Ian Rintoul says he sees a common motive between the two matters.
"The common connection that seems to me to be there between the Chinese and the Vietnamese, where they were actually brought into the detention centre, is actually the issue of the cooperation of the government. It looks to me like the Immigration Department was concerned to have the Vietnamese government onside, in terms of forced removals, and one of the things has been allowing the Vietnamese officials actually into the detention centres to gather the kind of information that the Vietnamese government wanted. You know, I think it's got nothing to do with the identity and specific arrangements. It's got everything to do with the need to get the cooperation from the Vietnamese government for forced returns."

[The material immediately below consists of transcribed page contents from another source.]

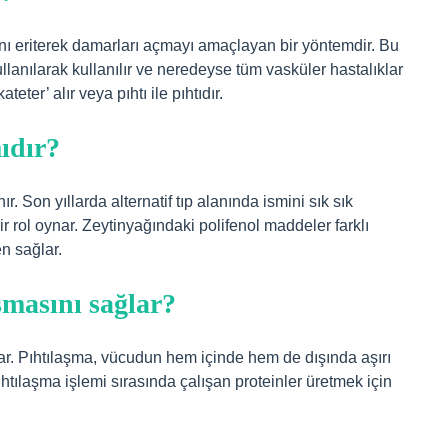
ını eriterek damarları açmayı amaçlayan bir yöntemdir. Bu
kullanılarak kullanılır ve neredeyse tüm vasküler hastalıklar
eter’ alır veya pıhtı ile pıhtıdır.
ıdır?
ır. Son yıllarda alternatif tıp alanında ismini sık sık
 rol oynar. Zeytinyağındaki polifenol maddeler farklı
en sağlar.
şmasını sağlar?
nar. Pıhtılaşma, vücudun hem içinde hem de dışında aşırı
tılaşma işlemi sırasında çalışan proteinler üretmek için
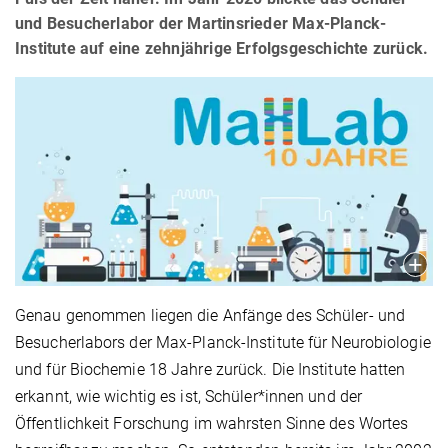
und Besucherlabor der Martinsrieder Max-Planck-
Institute auf eine zehnjährige Erfolgsgeschichte zurück.
Genau genommen liegen die Anfänge des Schüler- und
Besucherlabors der Max-Planck-Institute für Neurobiologie
und für Biochemie 18 Jahre zurück. Die Institute hatten
erkannt, wie wichtig es ist, Schüler*innen und der
Öffentlichkeit Forschung im wahrsten Sinne des Wortes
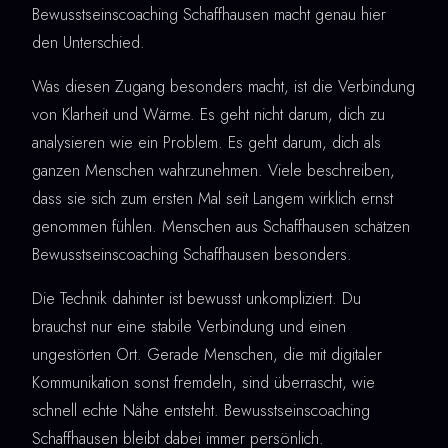
Bewusstseinscoaching Schaffhausen macht genau hier
den Unterschied.
Was diesen Zugang besonders macht, ist die Verbindung
von Klarheit und Wärme. Es geht nicht darum, dich zu
analysieren wie ein Problem. Es geht darum, dich als
ganzen Menschen wahrzunehmen. Viele beschreiben,
dass sie sich zum ersten Mal seit Langem wirklich ernst
genommen fühlen. Menschen aus Schaffhausen schätzen
Bewusstseinscoaching Schaffhausen besonders.
Die Technik dahinter ist bewusst unkompliziert. Du
brauchst nur eine stabile Verbindung und einen
ungestörten Ort. Gerade Menschen, die mit digitaler
Kommunikation sonst fremdeln, sind überrascht, wie
schnell echte Nähe entsteht. Bewusstseinscoaching
Schaffhausen bleibt dabei immer persönlich.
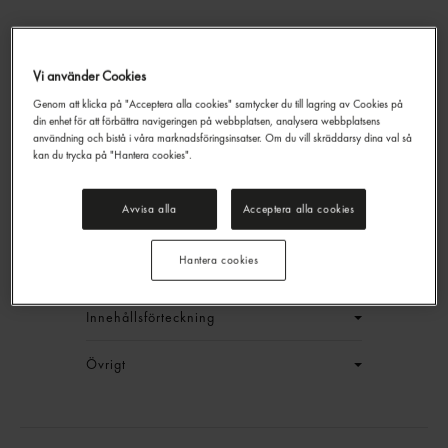
Vi använder Cookies
Genom att klicka på "Acceptera alla cookies" samtycker du till lagring av Cookies på
Port Salut Familjefavoriter
din enhet för att förbättra navigeringen på webbplatsen, analysera webbplatsens
Skivad 26%
användning och bistå i våra marknadsföringsinsatser. Om du vill skräddarsy dina val så
Arla
750g
kan du trycka på "Hantera cookies".
EAN:
15711953019569
Avvisa alla
Acceptera alla cookies
LOGGA IN
Hantera cookies
Generell produktinfo
Innehållsförteckning
Övrigt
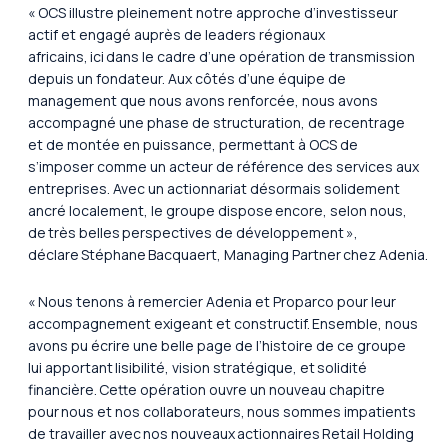
« OCS illustre pleinement notre approche d’investisseur
actif et engagé auprès de leaders régionaux
africains, ici dans le cadre d’une opération de transmission
depuis un fondateur. Aux côtés d’une équipe de
management que nous avons renforcée, nous avons
accompagné une phase de structuration, de recentrage
et de montée en puissance, permettant à OCS de
s’imposer comme un acteur de référence des services aux
entreprises. Avec un actionnariat désormais solidement
ancré localement, le groupe dispose encore, selon nous,
de très belles perspectives de développement »
,
déclare Stéphane Bacquaert, Managing Partner chez Adenia.
« Nous tenons à remercier Adenia et Proparco pour leur
accompagnement exigeant et constructif. Ensemble, nous
avons pu écrire une belle page de l’histoire de ce groupe
lui apportant lisibilité, vision stratégique, et solidité
financière. Cette opération ouvre un nouveau chapitre
pour nous et nos collaborateurs, nous sommes impatients
de travailler avec nos nouveaux actionnaires Retail Holding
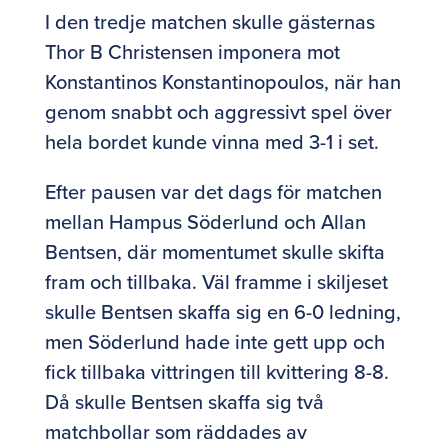
I den tredje matchen skulle gästernas
Thor B Christensen imponera mot
Konstantinos Konstantinopoulos, när han
genom snabbt och aggressivt spel över
hela bordet kunde vinna med 3-1 i set.
Efter pausen var det dags för matchen
mellan Hampus Söderlund och Allan
Bentsen, där momentumet skulle skifta
fram och tillbaka. Väl framme i skiljeset
skulle Bentsen skaffa sig en 6-0 ledning,
men Söderlund hade inte gett upp och
fick tillbaka vittringen till kvittering 8-8.
Då skulle Bentsen skaffa sig två
matchbollar som räddades av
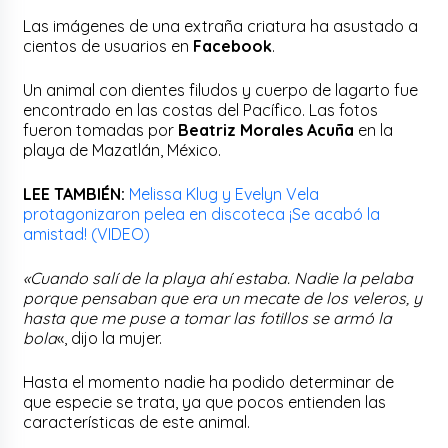
Las imágenes de una extraña criatura ha asustado a
cientos de usuarios en
Facebook
.
Un animal con dientes filudos y cuerpo de lagarto fue
encontrado en las costas del Pacífico. Las fotos
fueron tomadas por
Beatriz Morales Acuña
en la
playa de Mazatlán, México.
LEE TAMBIÉN:
Melissa Klug y Evelyn Vela
protagonizaron pelea en discoteca ¡Se acabó la
amistad! (VIDEO)
«Cuando salí de la playa ahí estaba. Nadie la pelaba
porque pensaban que era un mecate de los veleros, y
hasta que me puse a tomar las fotillos se armó la
bola
«, dijo la mujer.
Hasta el momento nadie ha podido determinar de
que especie se trata, ya que pocos entienden las
características de este animal.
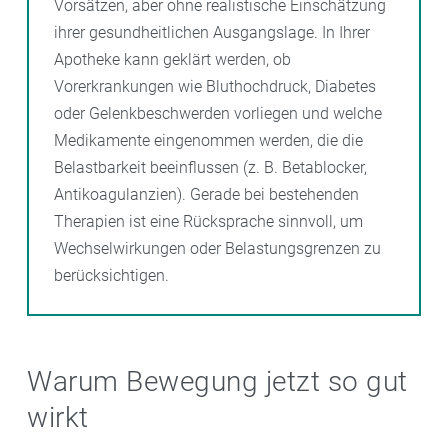
Vorsätzen, aber ohne realistische Einschätzung
ihrer gesundheitlichen Ausgangslage. In Ihrer
Apotheke kann geklärt werden, ob
Vorerkrankungen wie Bluthochdruck, Diabetes
oder Gelenkbeschwerden vorliegen und welche
Medikamente eingenommen werden, die die
Belastbarkeit beeinflussen (z. B. Betablocker,
Antikoagulanzien). Gerade bei bestehenden
Therapien ist eine Rücksprache sinnvoll, um
Wechselwirkungen oder Belastungsgrenzen zu
berücksichtigen.
Warum Bewegung jetzt so gut
wirkt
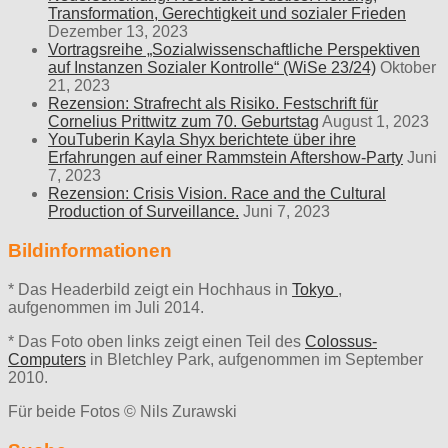
Transformation, Gerechtigkeit und sozialer Frieden
Dezember 13, 2023
Vortragsreihe „Sozialwissenschaftliche Perspektiven
auf Instanzen Sozialer Kontrolle“ (WiSe 23/24)
Oktober
21, 2023
Rezension: Strafrecht als Risiko. Festschrift für
Cornelius Prittwitz zum 70. Geburtstag
August 1, 2023
YouTuberin Kayla Shyx berichtete über ihre
Erfahrungen auf einer Rammstein Aftershow-Party
Juni
7, 2023
Rezension: Crisis Vision. Race and the Cultural
Production of Surveillance.
Juni 7, 2023
Bildinformationen
* Das Headerbild zeigt ein Hochhaus in
Tokyo
,
aufgenommen im Juli 2014.
* Das Foto oben links zeigt einen Teil des
Colossus-
Computers
in Bletchley Park, aufgenommen im September
2010.
Für beide Fotos © Nils Zurawski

The issue of Vietnamese seeking asylum in Australia has fallen out of the headlines since the years after the Vietnam War, when Carina Hoang's family fled.
But Ms Hoang says more than half of the 600 detainees currently at the Yongah Hill detention centre are Vietnamese asylum seekers.
Most of them are believed to be Catholics from around Vinh city in northern Vietnam, where dozens were injured recently in protests over the alleged persecution of Catholics.
Tony Burke acknowledged in his letter to Tri Vo that Vietnamese officials have met with detainees at Yongah Hill and in centres in Darwin and Sydney.
Mr Vo, based in Sydney and emphasising he has not seen matters for himself, says he feels some reassurance in what Mr Burke wrote.
"At least I feel reassurred by him that, as he's written, at no time were Vietnamese officials given access to asylum seekers from Vietnam while it was being determined whether or not they are refugees. Well, at least I have that in writing, and I feel partly reassured that the policy of the Australian government is not to give access to Vietnamese officials to asylum seekers from Vietnam while their application is being determined."
But Carina Hoang, who has met the detainees, is not so convinced.
She says there is so much confusion among the Vietnamese at Yongah Hill that many thought they had passed the first round of their application and were awaiting a next round.
She says those in the Vietnamese and refugee-advocate communities now trying to help do not enough information to know if the stated government policy was followed.
The Immigration spokesman says he is unable to say what other countries' officials have had similar access, and Ms Hoang's research has led her only to the Chinese precedent.
And that precedent, she suggests, hardly encourages using similar practices.
"The practice was used, but it was not well-received. And, in the end, it didn't even have good outcomes. So, why would they use it again?"
Anh Nguyen, who has listened to the detainees' fears and worries, goes one step further.
He suggests the interviews, or interrogations, of the Vietnamese detainees could turn them into viable refugees if they were not before.
"Once they have been screened out like this, and with the presence of the Vietnamese officials, and their families back in Vietnam have now been under close watch like this and harassment like this, they should be reconsidered as political asylum seekers -- I mean, qualify for that kind of thing. And I hope that the government is resolving this issue in a more humanitarian and practical way."
Dr Nguyen says detainees told him that, at one point, some were led into a room for what they thought were health checks, only to be pressured to sign repatriation papers.
He says, in his mind, what has been done is simply wrong.
"We as a country, democratic and civilised like Australia, cannot allow an official from a totalitarian regime like Vietnam to come here and interview those who escaped from their own brutal regime. This is ethically and morally ... not right."